Jérémie Assous, l'avocat qui fait trembler la télé-réalité

Le 30 avril 2009 à 17h45    -    Mis à jour le 16 juillet 2008 à 12h10
Tags : télé-réalité     Jérémie Assous     Glem     droit du travail     TF1     M6

LE FIL TéLéVISION - Dormir sur “L'île de la tentation”, c'est du boulot. En le démontrant, le jeune avocat Jérémie Assous est en passe de tordre le cou à la télé-réalité. Un cauchemar pour les sociétés de production qui ont décidé de faire appel. Une question de survie pour Koh-Lanta.


Jérémie Assous - Photo : Rudy Waks pour Télérama

Mai 2003. Dans un bureau du 6e arrondissement de Paris, Anthony Brocheton, sourire Ultra Brite et muscles ultragonflés, a rendez-vous avec Jérémie Assous, un jeune avocat de 26 ans, tout frais diplômé. Anthony a besoin d'un conseil juridique : il voudrait faire des photos avec un magazine, mais un contrat d'exclusivité le lie à L'île de la tentation, nouvelle émission de TF1, à laquelle il a participé avec sa copine. A l'époque, trois ans après le Loft, la télé-réalité est encore un phénomène de société et booste l'audience. Jérémie Assous, lui, n'a pas la télé. Anthony lui raconte ce qu'il a vécu, lui révèle les dessous de l'émission : impossibilité pour les candidats de dormir quand ils le souhaitent pendant le tournage, interdiction de parler à des gens extérieurs, activités imposées par la production, mises en scène un peu bidon, montages qui truquent la réalité. Le juriste écoute. Et tombe de sa chaise lorsqu'il étudie le « règlement » qu'Anthony a signé : « Mais, en fait, vous avez fait un boulot d'acteur de sitcom ! Vous auriez dû avoir un contrat de travail ! » A la fin de l'entretien, l'impétueux avocat sait qu'il vient de mettre le doigt sur une faille énorme. Une faille qui va faire trembler le petit monde de l'audiovisuel.

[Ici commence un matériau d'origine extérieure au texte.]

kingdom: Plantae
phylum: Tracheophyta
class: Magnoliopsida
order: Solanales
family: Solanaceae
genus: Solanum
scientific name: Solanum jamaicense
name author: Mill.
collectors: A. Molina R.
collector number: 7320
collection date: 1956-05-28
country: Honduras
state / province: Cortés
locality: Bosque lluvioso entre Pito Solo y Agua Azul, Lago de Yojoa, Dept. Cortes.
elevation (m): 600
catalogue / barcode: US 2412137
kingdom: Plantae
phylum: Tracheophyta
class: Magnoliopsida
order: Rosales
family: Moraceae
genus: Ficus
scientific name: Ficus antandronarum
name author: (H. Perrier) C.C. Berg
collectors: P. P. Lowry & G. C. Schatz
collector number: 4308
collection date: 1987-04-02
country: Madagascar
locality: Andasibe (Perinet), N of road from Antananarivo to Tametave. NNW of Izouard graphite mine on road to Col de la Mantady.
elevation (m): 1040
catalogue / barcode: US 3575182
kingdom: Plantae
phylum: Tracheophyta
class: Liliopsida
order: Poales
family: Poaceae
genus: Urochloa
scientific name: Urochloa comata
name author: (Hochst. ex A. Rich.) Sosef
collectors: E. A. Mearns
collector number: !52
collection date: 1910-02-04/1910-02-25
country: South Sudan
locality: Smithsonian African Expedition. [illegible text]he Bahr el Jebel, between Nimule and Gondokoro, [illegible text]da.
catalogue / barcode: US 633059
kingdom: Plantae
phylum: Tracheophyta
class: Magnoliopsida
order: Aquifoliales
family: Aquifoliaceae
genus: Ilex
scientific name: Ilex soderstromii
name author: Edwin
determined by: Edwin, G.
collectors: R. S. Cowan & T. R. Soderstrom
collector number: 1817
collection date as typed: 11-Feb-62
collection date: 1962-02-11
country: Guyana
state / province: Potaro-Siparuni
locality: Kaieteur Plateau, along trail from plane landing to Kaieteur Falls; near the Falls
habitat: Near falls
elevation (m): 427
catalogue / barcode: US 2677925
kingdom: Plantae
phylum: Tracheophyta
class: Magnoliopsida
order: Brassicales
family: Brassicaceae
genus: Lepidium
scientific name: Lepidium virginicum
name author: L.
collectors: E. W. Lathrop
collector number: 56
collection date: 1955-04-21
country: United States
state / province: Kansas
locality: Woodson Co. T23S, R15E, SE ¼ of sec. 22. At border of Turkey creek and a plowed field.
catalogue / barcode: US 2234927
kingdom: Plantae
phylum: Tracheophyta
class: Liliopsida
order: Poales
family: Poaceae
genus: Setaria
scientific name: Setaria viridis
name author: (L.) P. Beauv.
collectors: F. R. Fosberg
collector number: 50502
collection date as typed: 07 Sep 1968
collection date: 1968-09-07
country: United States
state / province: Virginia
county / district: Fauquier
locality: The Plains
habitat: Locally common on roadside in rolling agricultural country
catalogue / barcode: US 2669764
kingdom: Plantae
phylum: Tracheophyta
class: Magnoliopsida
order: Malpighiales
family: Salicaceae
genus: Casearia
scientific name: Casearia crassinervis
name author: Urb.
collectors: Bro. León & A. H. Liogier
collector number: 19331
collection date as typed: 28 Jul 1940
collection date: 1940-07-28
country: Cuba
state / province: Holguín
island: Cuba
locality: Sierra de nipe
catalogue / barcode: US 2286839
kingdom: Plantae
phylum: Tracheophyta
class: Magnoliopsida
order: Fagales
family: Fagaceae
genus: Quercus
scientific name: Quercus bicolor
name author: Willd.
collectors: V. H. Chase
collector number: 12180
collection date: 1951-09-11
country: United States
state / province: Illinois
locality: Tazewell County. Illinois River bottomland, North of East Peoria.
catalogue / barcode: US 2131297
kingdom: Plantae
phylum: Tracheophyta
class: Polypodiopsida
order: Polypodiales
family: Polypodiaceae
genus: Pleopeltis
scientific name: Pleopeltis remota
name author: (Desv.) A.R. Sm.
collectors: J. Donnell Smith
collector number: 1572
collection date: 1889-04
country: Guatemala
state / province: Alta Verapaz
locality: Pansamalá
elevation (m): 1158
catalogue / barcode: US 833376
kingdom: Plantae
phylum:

« Ils méritaient un contrat de travail
en bonne et due forme, avec salaire,
heures sup, congés payés. »

Jérémie Assous, avocats des participants

 

Juillet 2008. Jérémie Assous, tenue blanche assortie à son canapé design, triomphe. Des mois de travail brillant et minutieux ont confirmé son intuition : le conseil des prud'hommes a requalifié les contrats d'Anthony et de deux autres participants à L'île de la tentation (produite par Glem, filiale à 100 % de TF1) en contrats de travail. En février dernier, la cour d'appel de Paris confirme le jugement. En d'autres termes : la justice française estime qu'Anthony et ses petits camarades, en jouant, en dormant, en mangeant et en accomplissant les tâches demandées par la production, vingt-quatre heures sur vingt-quatre, sous l'oeil des caméras, ont travaillé. « Ils méritaient un contrat de travail en bonne et due forme, avec salaire, heures sup, congés payés. On leur doit donc aussi des indem­nités pour non-respect de la procédure de licenciement, et même pour travail dissimulé ! », explique, volubile, Jérémie Assous. Soit, pour chacun, la coquette somme de... 27 000 euros. Bien payés, les douze jours au soleil !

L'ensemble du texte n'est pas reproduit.